17–19 Feb 2026
Palazzo dei Priori, Perugia, Italy
Europe/Rome timezone

Investigating the behavior of amorphous-Silicon pixels under UHDR flash proton irradiation

17 Feb 2026, 14:47
1m
Sala dei Notari (Palazzo dei Priori, Perugia, Italy)

Sala dei Notari

Palazzo dei Priori, Perugia, Italy

Piazza 4 Novembre - PERUGIA ITALY

Speaker

Khalil El Achi

Description

Particle and radiation therapy are leading tactics to combat chronic and malignant cancers. Ultra-high dose rate proton therapy promises higher radiobiological advantage and increased effectiveness in targeting tumor cells while sparing healthy cells, by providing the total dose in a short time at a rate higher than 40 Gy/s .
This work aims to characterize the charge acquisition of hydrogenated amorphous silicon (a-Si) pixels under proton flash irradiation.
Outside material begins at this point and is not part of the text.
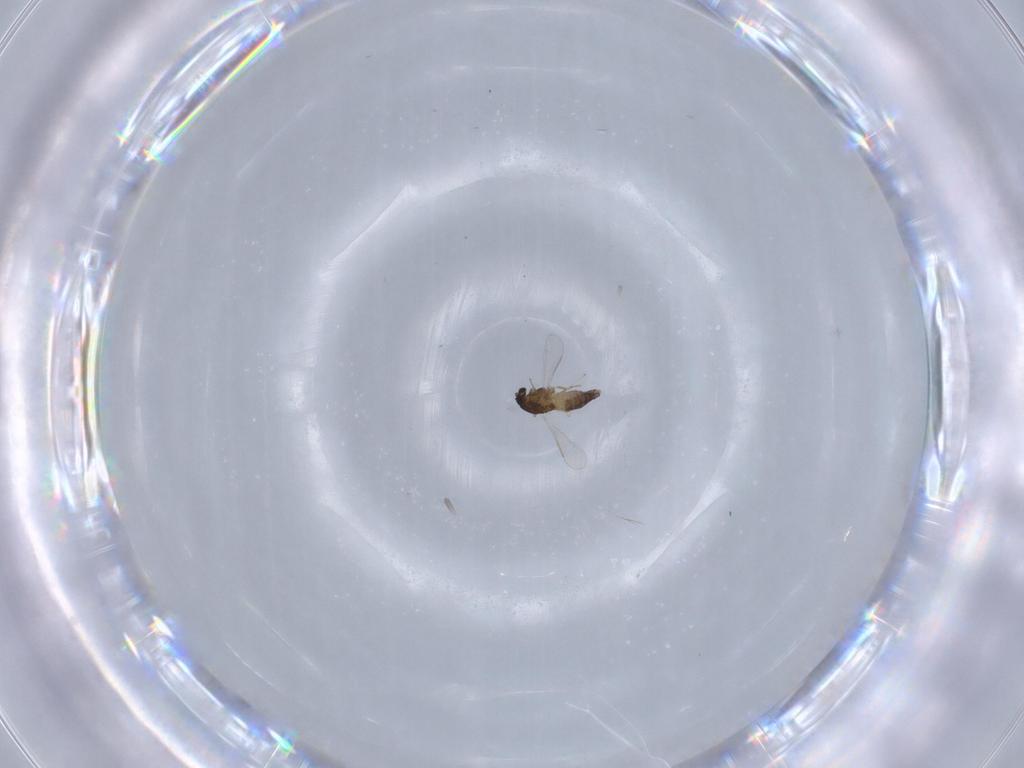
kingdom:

A-Si gains particular interest due to its capacity to produce large-scale and high-resolution flat panel detectors at an affordable cost with improved radiation hardness.
A test board of 2.4 x 2.4 mm aSi pixel array was acquired and bonded to test under flash proton irradiation at MedAustron in Vienna. The test plan was to irradiate using a single spot at different spill lengths and spill numbers to test the behavior from conventional to flash regimes for dose rate dependence measurements. Additionally, a calibrated ionization chamber fitted for flash proton measurements (IBA PPC05) was placed at the isocenter for dose and spill length verification. The chamber was connected to the IBA DoseX electrometer equipped with an API measuring at a rate of 1 KHz. A Flat Panel was placed behind the pixels for beam spot positioning.
Analyzing dose rate dependence, measurements were normalized twice by the dose measured via the PPC05 and the average. The integration time was kept the same at 10s for all measurements. At higher dose rates, the normalized charge increases until it reaches a plateau, then saturates in the flash regime. This is expected since at higher current, charge traps get filled the higher the dose rate, until all the charge traps saturate.
To test for radiation hardness, dose sensitivity was measured before and after heavy irradiation of 5.56 × 1010 protons (in the active region) using a clinical map. The sensitivity was reduced by 10%.
The results show proper reproducibility and dose linearity. With calibration needed for dose rate dependence. Additional irradiation campaigns are planned soon to examine the Bragg peak quenching at different bias voltages.